So I’ve been collecting some HA best practices lately. I just wanted to have them all in one place so I can use them myself for the VMTN forum and/or customers. The first two are obvious in my opinion but still often overlooked:

  1. Your ESX host-names should be in lowercase and use fqdn’s
  2. Provide Service Console redundancy
  3. If you add an isolation validation address with “das.isolationaddress”, add an additional 5000 to “das.failuredetectiontime”
  4. If your Service Console network is setup with “active / standby” redundancy then your ”das.failuredetectiontime” needs to be set to 60000
  5. If you ensured Service Console redundancy by adding a secondary service console then ”das.failuredetectiontime” needs to be set to 20000 and you need to setup an additional “das.isolationaddress”

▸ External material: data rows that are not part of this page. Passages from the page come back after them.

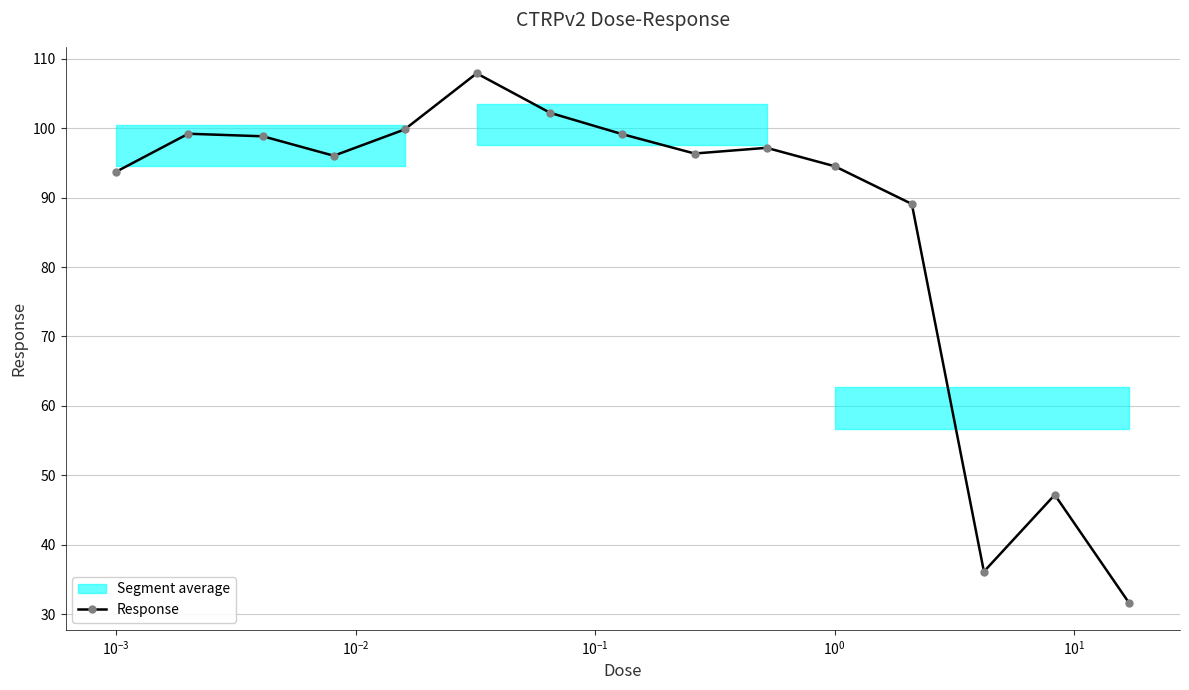

True or false: the data has more than 0 interior local peaks.

True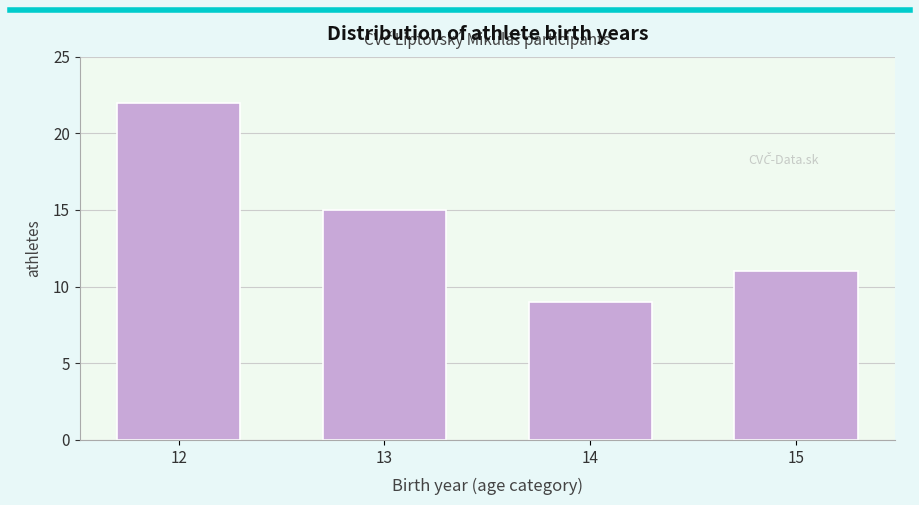

Reading left to right, transcribe all the data shown in this chart.

12=22	13=15	14=9	15=11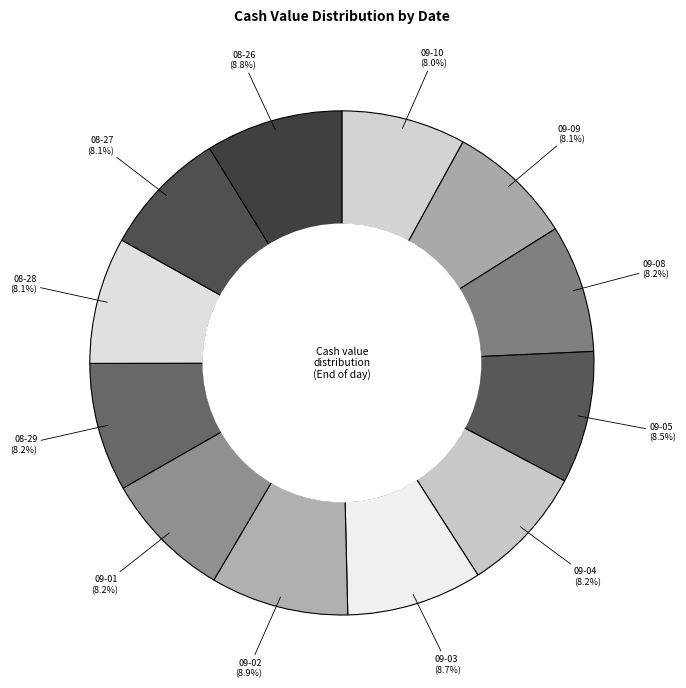

Which category has the biggest portion of the pie?

2025-09-02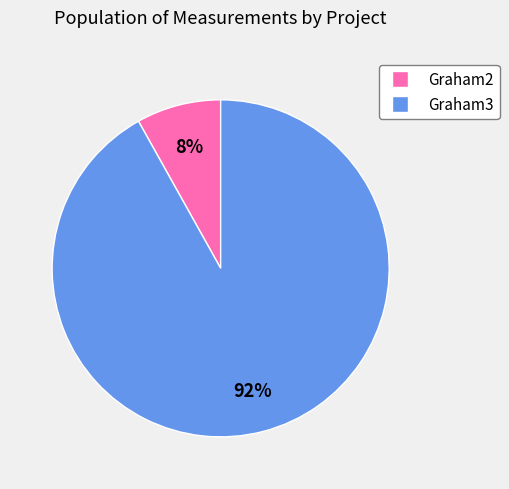

To the nearest percent, what percentage of the pie is Graham3?

92%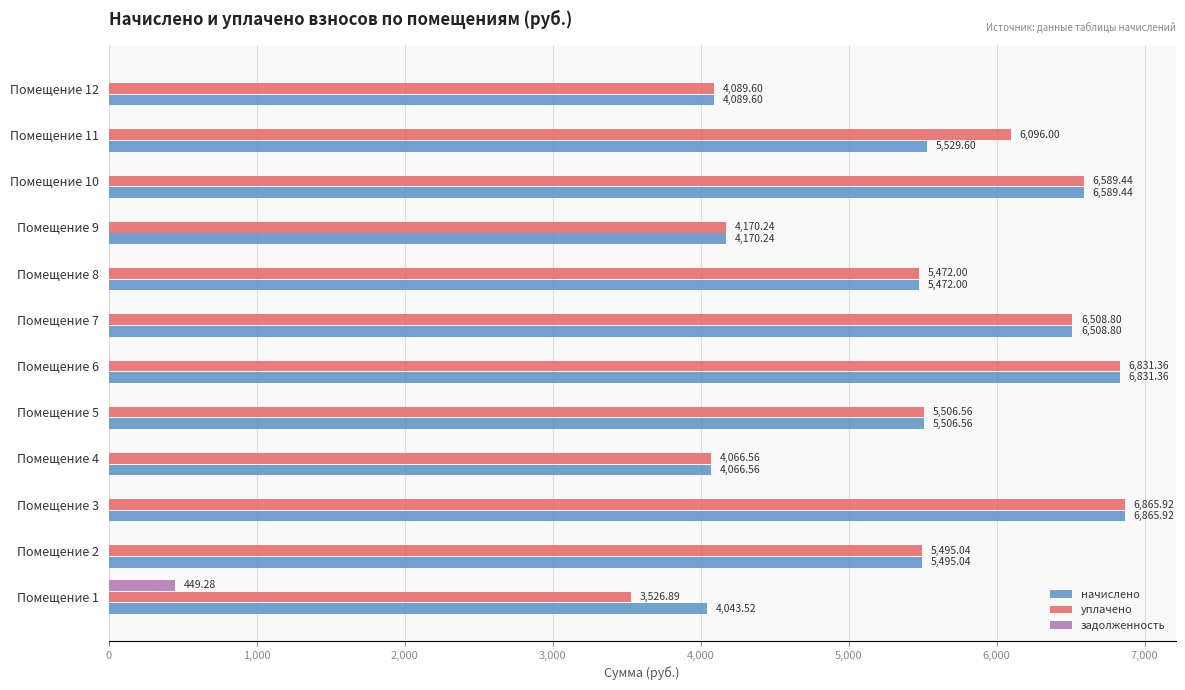

What is the total value across all series at Помещение 11?

11625.6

  6. If you setup a secondary Service Console use a different subnet and vSwitch then your primary has
  7. If you don’t want to use your default gateway as an isolation validation address or can’t use it because it’s a non-pingable device then disable the usage by setting das.usedefaultisolationaddress to false and add a pingable “das.isolationaddress”
  8. Change default isolation response to “power off vm” and set restart priorities for your AD/DNS/VC/SQL servers
So if you’ve got more, add them into the comments and I will update the list!